**WHAT IS REQUIRED**: Copy the data from its first line through the line with "genus: Fomitiporia", changing every "common name" to "vernacular name" and leaving all else unchanged.

**PROVIDED MATERIAL**:

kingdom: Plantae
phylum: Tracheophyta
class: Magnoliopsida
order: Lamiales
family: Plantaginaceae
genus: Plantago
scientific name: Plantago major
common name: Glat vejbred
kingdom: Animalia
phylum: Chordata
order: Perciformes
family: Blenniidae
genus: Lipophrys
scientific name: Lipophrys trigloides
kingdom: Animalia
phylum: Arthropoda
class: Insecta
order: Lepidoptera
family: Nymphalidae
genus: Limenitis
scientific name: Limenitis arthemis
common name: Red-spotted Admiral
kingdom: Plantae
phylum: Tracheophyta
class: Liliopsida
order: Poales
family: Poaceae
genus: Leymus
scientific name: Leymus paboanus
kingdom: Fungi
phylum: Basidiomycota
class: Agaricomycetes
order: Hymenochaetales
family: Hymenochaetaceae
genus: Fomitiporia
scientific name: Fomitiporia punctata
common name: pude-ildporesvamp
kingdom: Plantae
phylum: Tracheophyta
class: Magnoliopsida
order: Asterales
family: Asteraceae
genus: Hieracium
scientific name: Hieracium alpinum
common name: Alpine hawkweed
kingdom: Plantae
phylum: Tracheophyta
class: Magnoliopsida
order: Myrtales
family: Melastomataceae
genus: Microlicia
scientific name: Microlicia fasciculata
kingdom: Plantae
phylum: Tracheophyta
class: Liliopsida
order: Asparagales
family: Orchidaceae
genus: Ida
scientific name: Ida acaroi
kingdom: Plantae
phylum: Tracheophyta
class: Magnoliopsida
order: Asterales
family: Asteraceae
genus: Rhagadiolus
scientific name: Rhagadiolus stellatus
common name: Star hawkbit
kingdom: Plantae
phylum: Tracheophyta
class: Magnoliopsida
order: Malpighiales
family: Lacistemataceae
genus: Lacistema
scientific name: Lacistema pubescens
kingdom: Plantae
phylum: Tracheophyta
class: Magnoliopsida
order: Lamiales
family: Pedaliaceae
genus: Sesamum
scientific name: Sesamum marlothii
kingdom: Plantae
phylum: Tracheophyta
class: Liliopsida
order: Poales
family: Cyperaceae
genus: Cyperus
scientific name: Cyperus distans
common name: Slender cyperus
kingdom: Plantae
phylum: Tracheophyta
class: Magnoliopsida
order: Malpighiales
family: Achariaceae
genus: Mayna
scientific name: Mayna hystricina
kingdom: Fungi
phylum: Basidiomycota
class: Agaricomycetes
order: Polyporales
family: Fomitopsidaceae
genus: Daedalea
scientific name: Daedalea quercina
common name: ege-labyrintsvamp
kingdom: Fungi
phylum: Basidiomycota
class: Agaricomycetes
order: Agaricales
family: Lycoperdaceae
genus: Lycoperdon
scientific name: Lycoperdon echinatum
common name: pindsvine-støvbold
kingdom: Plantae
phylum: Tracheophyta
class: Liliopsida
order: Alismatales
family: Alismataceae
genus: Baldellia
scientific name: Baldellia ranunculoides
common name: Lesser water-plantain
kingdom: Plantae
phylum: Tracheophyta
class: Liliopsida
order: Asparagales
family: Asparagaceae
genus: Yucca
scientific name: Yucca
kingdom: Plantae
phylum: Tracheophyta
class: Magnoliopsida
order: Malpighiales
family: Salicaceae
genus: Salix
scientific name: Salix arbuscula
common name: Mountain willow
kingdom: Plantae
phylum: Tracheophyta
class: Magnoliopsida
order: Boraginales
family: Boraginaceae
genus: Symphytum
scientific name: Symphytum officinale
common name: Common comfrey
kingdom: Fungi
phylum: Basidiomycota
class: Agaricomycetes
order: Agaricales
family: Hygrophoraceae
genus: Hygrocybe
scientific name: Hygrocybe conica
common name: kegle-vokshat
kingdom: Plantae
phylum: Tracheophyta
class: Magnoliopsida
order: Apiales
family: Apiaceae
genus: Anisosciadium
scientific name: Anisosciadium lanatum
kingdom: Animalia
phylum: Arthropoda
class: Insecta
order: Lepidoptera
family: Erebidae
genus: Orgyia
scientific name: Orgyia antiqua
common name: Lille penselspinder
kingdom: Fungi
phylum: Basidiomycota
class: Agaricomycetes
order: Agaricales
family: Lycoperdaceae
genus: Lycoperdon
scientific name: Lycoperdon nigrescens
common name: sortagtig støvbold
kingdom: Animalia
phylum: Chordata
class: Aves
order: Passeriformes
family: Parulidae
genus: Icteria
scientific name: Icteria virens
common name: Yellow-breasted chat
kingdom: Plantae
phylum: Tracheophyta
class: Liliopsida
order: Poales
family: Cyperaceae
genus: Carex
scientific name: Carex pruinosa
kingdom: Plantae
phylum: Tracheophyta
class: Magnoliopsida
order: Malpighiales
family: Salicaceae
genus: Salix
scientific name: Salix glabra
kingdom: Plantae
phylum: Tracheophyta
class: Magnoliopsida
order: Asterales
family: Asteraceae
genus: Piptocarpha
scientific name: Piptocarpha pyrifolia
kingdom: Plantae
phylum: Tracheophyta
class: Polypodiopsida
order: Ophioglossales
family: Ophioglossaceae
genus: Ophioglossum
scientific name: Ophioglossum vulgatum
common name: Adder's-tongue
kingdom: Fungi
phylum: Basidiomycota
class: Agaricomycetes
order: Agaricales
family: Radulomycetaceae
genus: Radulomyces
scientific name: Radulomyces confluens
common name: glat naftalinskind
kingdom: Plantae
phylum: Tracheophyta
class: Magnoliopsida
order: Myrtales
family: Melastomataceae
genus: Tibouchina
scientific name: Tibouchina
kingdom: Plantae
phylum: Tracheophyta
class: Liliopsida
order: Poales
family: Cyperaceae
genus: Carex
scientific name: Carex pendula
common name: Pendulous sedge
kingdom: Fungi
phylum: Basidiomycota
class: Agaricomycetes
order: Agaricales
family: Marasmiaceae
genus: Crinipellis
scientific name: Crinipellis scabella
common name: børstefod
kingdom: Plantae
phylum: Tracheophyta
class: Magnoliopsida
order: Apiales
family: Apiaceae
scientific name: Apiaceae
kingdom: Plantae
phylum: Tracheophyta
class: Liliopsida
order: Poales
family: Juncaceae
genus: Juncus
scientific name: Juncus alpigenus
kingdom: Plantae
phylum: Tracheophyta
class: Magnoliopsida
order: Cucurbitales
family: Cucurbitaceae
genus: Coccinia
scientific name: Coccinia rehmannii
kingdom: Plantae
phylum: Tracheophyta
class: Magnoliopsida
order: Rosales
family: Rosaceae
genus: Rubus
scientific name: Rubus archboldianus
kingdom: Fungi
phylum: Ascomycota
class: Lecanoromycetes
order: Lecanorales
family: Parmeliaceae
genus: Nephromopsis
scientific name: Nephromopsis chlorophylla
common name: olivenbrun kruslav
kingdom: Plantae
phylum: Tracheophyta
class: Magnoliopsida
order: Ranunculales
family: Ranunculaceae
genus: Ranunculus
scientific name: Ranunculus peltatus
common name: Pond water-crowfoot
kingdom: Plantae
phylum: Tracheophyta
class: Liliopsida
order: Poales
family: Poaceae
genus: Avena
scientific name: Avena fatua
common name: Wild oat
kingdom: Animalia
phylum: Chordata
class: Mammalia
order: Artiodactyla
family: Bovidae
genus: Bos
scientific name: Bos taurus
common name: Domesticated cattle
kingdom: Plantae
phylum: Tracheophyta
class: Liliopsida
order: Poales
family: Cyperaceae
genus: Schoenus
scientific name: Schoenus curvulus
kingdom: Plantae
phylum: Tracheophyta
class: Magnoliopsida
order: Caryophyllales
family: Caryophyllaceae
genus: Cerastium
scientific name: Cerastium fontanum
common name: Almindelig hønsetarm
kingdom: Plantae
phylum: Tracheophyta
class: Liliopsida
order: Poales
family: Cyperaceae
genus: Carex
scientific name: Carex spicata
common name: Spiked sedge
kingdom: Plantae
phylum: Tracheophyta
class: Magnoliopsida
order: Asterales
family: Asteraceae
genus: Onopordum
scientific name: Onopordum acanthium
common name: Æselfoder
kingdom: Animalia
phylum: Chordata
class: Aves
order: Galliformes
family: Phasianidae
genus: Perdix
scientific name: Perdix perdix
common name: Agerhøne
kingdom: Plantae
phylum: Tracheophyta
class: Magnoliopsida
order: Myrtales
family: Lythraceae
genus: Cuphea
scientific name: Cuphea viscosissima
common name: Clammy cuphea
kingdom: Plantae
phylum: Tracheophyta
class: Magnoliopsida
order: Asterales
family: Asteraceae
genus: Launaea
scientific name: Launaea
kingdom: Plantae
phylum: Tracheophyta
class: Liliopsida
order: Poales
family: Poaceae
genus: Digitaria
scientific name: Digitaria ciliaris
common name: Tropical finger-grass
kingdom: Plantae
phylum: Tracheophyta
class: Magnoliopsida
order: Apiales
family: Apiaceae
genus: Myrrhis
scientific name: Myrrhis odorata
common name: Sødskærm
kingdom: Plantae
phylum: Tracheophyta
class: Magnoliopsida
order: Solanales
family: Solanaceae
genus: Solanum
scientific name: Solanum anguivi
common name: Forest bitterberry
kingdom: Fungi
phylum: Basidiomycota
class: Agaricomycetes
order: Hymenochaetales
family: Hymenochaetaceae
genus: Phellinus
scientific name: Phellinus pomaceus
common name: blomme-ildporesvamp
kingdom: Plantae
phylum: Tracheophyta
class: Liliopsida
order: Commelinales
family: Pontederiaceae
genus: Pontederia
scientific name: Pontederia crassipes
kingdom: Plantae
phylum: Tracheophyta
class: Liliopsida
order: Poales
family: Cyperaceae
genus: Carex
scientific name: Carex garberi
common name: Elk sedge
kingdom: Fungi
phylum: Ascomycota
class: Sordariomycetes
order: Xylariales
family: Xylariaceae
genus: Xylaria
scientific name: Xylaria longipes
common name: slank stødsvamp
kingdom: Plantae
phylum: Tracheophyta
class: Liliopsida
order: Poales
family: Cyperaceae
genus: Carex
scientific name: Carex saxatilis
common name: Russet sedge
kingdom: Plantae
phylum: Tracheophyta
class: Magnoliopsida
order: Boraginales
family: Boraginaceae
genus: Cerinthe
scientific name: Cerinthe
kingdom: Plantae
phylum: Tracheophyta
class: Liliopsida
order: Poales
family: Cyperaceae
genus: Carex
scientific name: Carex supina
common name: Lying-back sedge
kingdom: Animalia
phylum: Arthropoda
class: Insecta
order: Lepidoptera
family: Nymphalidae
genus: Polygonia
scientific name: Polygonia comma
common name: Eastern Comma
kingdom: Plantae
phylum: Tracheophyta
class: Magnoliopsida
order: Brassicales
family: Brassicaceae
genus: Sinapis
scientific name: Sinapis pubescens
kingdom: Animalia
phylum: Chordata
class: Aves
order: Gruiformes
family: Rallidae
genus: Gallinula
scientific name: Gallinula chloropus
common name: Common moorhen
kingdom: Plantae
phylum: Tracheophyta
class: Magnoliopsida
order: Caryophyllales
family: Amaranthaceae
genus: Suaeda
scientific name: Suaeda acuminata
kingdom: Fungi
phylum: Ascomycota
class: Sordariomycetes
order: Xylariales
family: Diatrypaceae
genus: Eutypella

**SOLUTION TO THE EXERCISE**:
kingdom: Plantae
phylum: Tracheophyta
class: Magnoliopsida
order: Lamiales
family: Plantaginaceae
genus: Plantago
scientific name: Plantago major
vernacular name: Glat vejbred
kingdom: Animalia
phylum: Chordata
order: Perciformes
family: Blenniidae
genus: Lipophrys
scientific name: Lipophrys trigloides
kingdom: Animalia
phylum: Arthropoda
class: Insecta
order: Lepidoptera
family: Nymphalidae
genus: Limenitis
scientific name: Limenitis arthemis
vernacular name: Red-spotted Admiral
kingdom: Plantae
phylum: Tracheophyta
class: Liliopsida
order: Poales
family: Poaceae
genus: Leymus
scientific name: Leymus paboanus
kingdom: Fungi
phylum: Basidiomycota
class: Agaricomycetes
order: Hymenochaetales
family: Hymenochaetaceae
genus: Fomitiporia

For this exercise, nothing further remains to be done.